June Jones' Homecoming a Success Story

Carlos PinedaCorrespondent IDecember 26, 2009

“June would throw” is the synonymous slogan used when describing SMU head coach June Jones’ offensive philosophy. 

In his second year in Dallas Jones led the Mustangs to a 7-5 regular season record, a six-win turnaround from 1-11 in 2008.

Southern Methodist University—the only football team to suffer the “Death Penalty”—played in their first bowl game since 1984 when they defeated Notre Dame 27-20 in the Aloha Bowl.  The Mustangs concluded their first winning season since 1997.

How fitting was it that the team’s first bowl game in 25 years came at Aloha Stadium, the same venue where Jones spent his previous eight seasons coaching and cementing his legacy with the run-and-shoot offense.  It was a homecoming of sorts for the head coach. 

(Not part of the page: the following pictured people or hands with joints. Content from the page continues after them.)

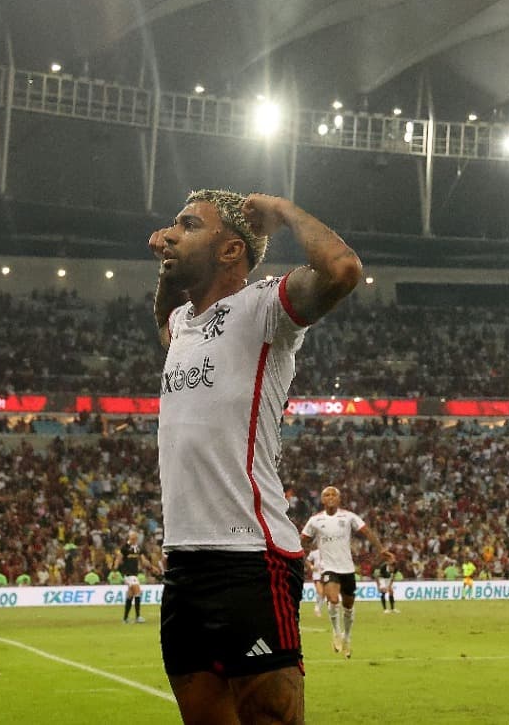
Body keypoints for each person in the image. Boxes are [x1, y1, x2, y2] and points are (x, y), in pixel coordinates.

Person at [150, 189, 362, 724]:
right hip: (184, 566)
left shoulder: (265, 307)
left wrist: (286, 212)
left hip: (248, 559)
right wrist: (169, 270)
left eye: (189, 225)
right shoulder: (183, 326)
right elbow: (163, 318)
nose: (171, 233)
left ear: (230, 252)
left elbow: (341, 270)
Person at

The Mustangs dominated the 2009 Hawaii Bowl on Thursday night with a 45-10 victory against the Nevada Wolfpack.  They jumped out to a 31-0 lead at the half.

Freshman quarterback Kyle Padron threw for a school-record 460 yards en route to what the Associated Press titled “SMU is back from the dead.”  Padron received MVP honors for his performance, going 32-for-41 with two touchdowns and zero interceptions. 

"I wouldn't say the Pony Express, but it brings back a lot of boosters and a lot of the alumni to know we have a football team again," said Padron in a media release.

SMU played in the Southwest Conference with Texas, Texas A&M, Arkansas, TCU, Rice, Houston and Baylor until 1996 when the conference dissolved.  They joined the Western Athletic Conference (WAC) in ’96 before joining Conference USA in 2005.

The Mustangs totaled 534 yards of offense on the night, increasing their lead to 38-0 before Nevada scored a field goal with 3:08 remaining in the third quarter.

"They outplayed us, they outcoached us, they did an excellent job," Nevada head coach Chris Ault said in a media release.  "We were never involved for whatever reason."

The program looks to be on the right track to success following the effects of NCAA sanctions.  The eight wins this year is the most the Mustangs have had since the 1980s.

When Jones took the head-coaching job at the University of Hawaii-Manoa in 1999, he took over a football team that was in the midst of an 18-game losing streak and went 0-12 in 1998.  All Jones did in his first year with the Warriors was lead them to a 9-4 record, the most dramatic turnaround in NCAA football history, as well as a share of the WAC championship.

The team made a bowl game that season following a seven-year drought.  During Jones’ tenure the Warriors had seven winning seasons, making it to a bowl game in six of those years.

Jones’ most successful campaign came in his final year at Hawaii where the team finished the 2007 season undefeated, earning a bid to the BCS where they faced Georgia in the Sugar Bowl.

Notable former players at Hawaii include quarterbacks Timmy Chang and Colt Brennan.  Chang became the NCAA all-time leader in pass yards in 2004 with 17,072 career yards.  He eclipsed BYU quarterback Ty Detmer who had 15,031 yards.

Brennan led the undefeated Warriors team to the Sugar Bowl in 2007.  He set the NCAA single-season record for touchdown passes and passer efficiency rating.

Following the team’s unprecedented run in ’07, Jones announced he would be leaving Hawaii for SMU.  For all his success he was never satisfied with the lack of support the University provided. 

Since his arrival in Dallas the program has improved drastically.  It was evident on Thursday night when the 12-point underdogs took the opposition to the woodshed.  The players said they were motivated by America, with 91 percent picking Nevada to upend SMU.

This is the second time Jones has proved his worth, by once more taking over a struggling team and restoring yet another program along the way. 

The Mustangs never fully recovered from the Death Penalty but under Jones are sure to find more success than they have had in the 20 years before his arrival.